Pasal yang digunakan untuk menjerat mereka adalah pasal makar, pasal karet yang lazim diterapkan oleh penguasa otoriter, paranoid, dan tak demokratis. Kalaupun terlihat demokratis, demokrasi yang diterapkan sebatas sebagai instrument untuk mengelabui perangai-perangai kekuasaan yang sejatinya sewenang-wenang dan tak demokratis.
Mentersangkakan mereka dengan tuduhan makar, mau menggulingkan kekuasaan adalah tuduhan yang berlebihan. Bagaimana mungkin mereka dituduh mau menggulingkan kekuasaan ketika semua alat dan kekuatan negara ada di genggaman penguasa.
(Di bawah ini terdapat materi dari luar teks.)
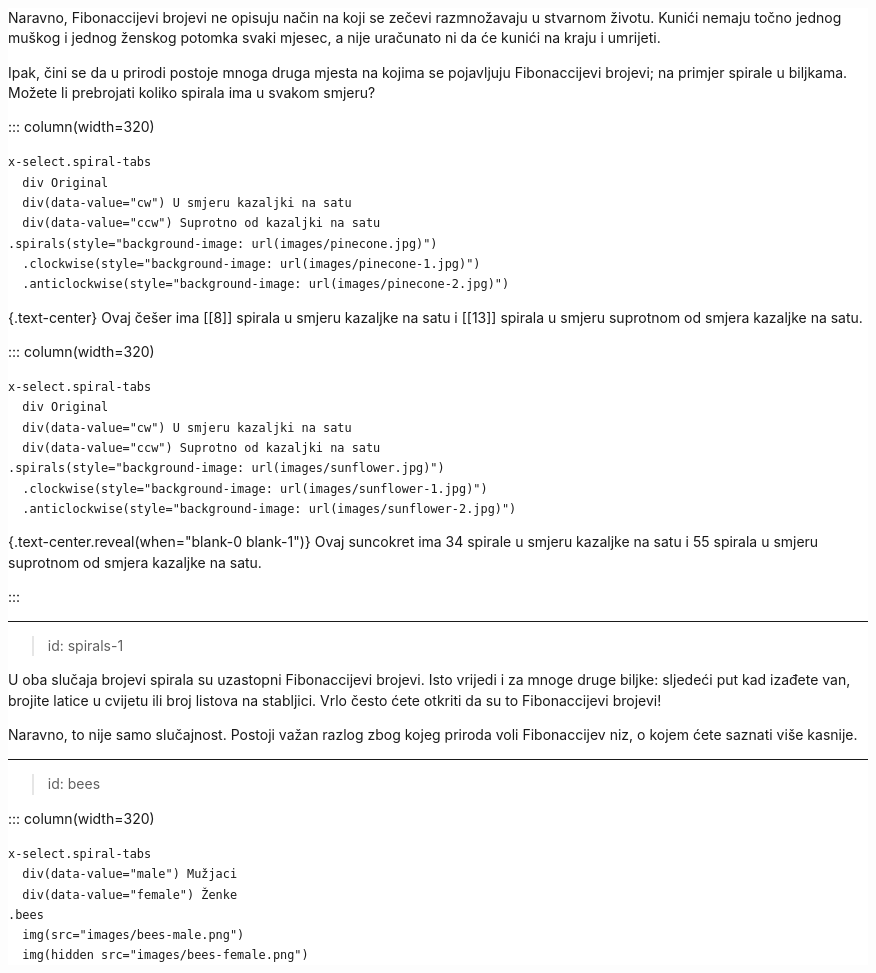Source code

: Naravno, Fibonaccijevi brojevi ne opisuju način na koji se zečevi razmnožavaju u stvarnom životu. Kunići nemaju točno jednog muškog i jednog ženskog potomka svaki mjesec, a nije uračunato ni da će kunići na kraju i umrijeti.

Ipak, čini se da u prirodi postoje mnoga druga mjesta na kojima se pojavljuju Fibonaccijevi brojevi; na primjer spirale u biljkama. Možete li prebrojati koliko spirala ima u svakom smjeru?

::: column(width=320)

    x-select.spiral-tabs
      div Original
      div(data-value="cw") U smjeru kazaljki na satu
      div(data-value="ccw") Suprotno od kazaljki na satu
    .spirals(style="background-image: url(images/pinecone.jpg)")
      .clockwise(style="background-image: url(images/pinecone-1.jpg)")
      .anticlockwise(style="background-image: url(images/pinecone-2.jpg)")

{.text-center} Ovaj češer ima [[8]] spirala u smjeru kazaljke na satu i [[13]] spirala u smjeru suprotnom od smjera kazaljke na satu.

::: column(width=320)

    x-select.spiral-tabs
      div Original
      div(data-value="cw") U smjeru kazaljki na satu
      div(data-value="ccw") Suprotno od kazaljki na satu
    .spirals(style="background-image: url(images/sunflower.jpg)")
      .clockwise(style="background-image: url(images/sunflower-1.jpg)")
      .anticlockwise(style="background-image: url(images/sunflower-2.jpg)")

{.text-center.reveal(when="blank-0 blank-1")} Ovaj suncokret ima 34 spirale u smjeru kazaljke na satu i 55 spirala u smjeru suprotnom od smjera kazaljke na satu.

:::

---
> id: spirals-1

U oba slučaja brojevi spirala su uzastopni Fibonaccijevi brojevi. Isto vrijedi i za mnoge druge biljke: sljedeći put kad izađete van, brojite latice u cvijetu ili broj listova na stabljici. Vrlo često ćete otkriti da su to Fibonaccijevi brojevi!

Naravno, to nije samo slučajnost. Postoji važan razlog zbog kojeg priroda voli Fibonaccijev niz, o kojem ćete saznati više kasnije.

---
> id: bees

::: column(width=320)

    x-select.spiral-tabs   
      div(data-value="male") Mužjaci
      div(data-value="female") Ženke
    .bees
      img(src="images/bees-male.png")
      img(hidden src="images/bees-female.png")

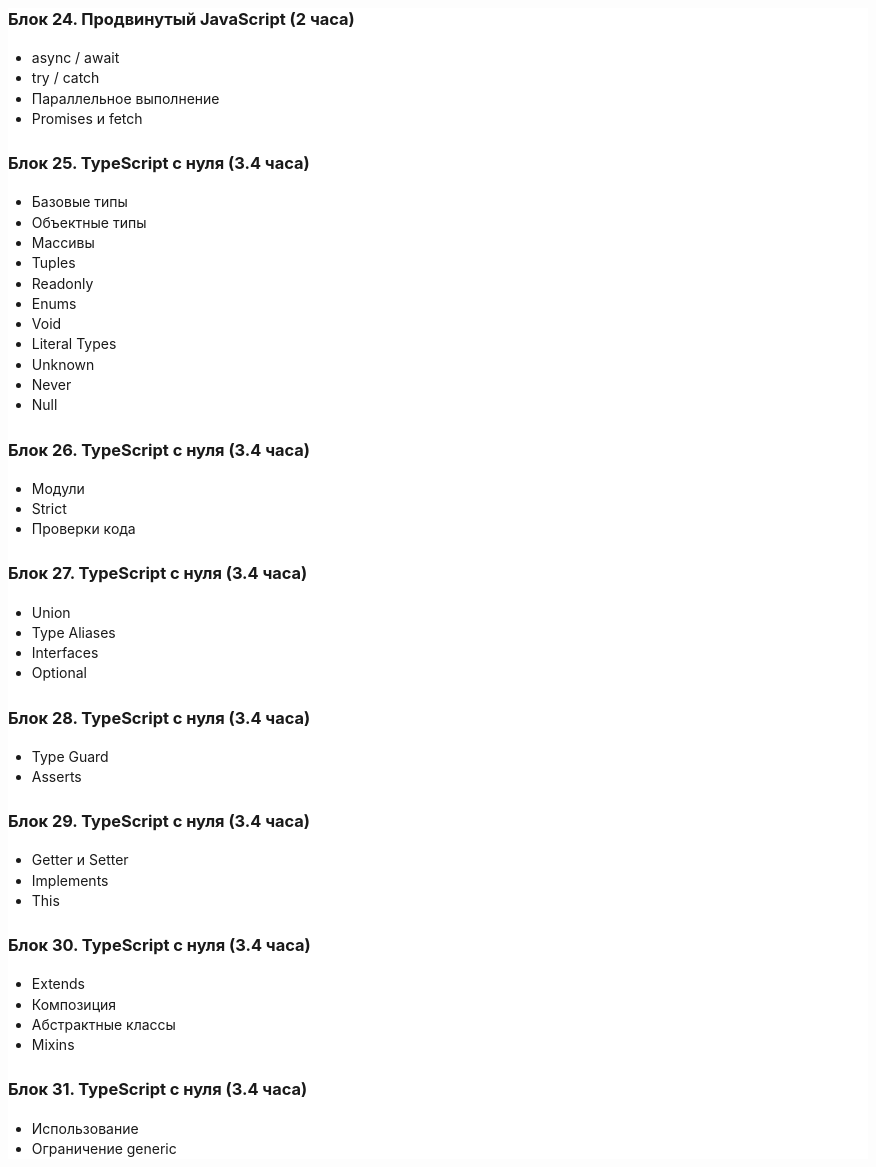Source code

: ### Блок 24. Продвинутый JavaScript (2 часа)
- async / await
- try / catch
- Параллельное выполнение
- Promises и fetch

### Блок 25. TypeScript с нуля (3.4 часа)
- Базовые типы
- Объектные типы
- Массивы
- Tuples
- Readonly
- Enums
- Void
- Literal Types
- Unknown
- Never
- Null

### Блок 26. TypeScript с нуля (3.4 часа)
- Модули
- Strict
- Проверки кода

### Блок 27. TypeScript с нуля (3.4 часа)
- Union
- Type Aliases
- Interfaces
- Optional

### Блок 28. TypeScript с нуля (3.4 часа)
- Type Guard
- Asserts

### Блок 29. TypeScript с нуля (3.4 часа)
- Getter и Setter
- Implements
- This

### Блок 30. TypeScript с нуля (3.4 часа)
- Extends
- Композиция
- Абстрактные классы
- Mixins

### Блок 31. TypeScript с нуля (3.4 часа)
- Использование
- Ограничение generic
Kepolisian dan militer masih di bawa kendali penguasa. Mereka hanya memprotes, mengkritik atas pelaksanaan pemilu yang sangat curang. Mereka hanya mengkritik atas ketakjujuran dan ketakadilan penyelenggara pemilu, dan itu sah dalam negara demokrasi.
Nalar yang waras tentu bisa membedakan antara memprotes dan mengkritik dengan makar. Hanya penguasa paranoid yang menganggap kritik dan protes sebagai makar. Sementara ketentuan perundang-undangan yang terkait makar sendiri tidak jelas, sangat multi tafsir, dan terbukti selama ini potensial untuk disalahgunakan oleh siapapun yang berkuasa. Sekian. (*)
Kebumen, 4 Juni 2019
Kolom oleh Ma’mun Murod Al-Barbasy, dosen pada Program Studi Ilmu Politik FISIP UMJ.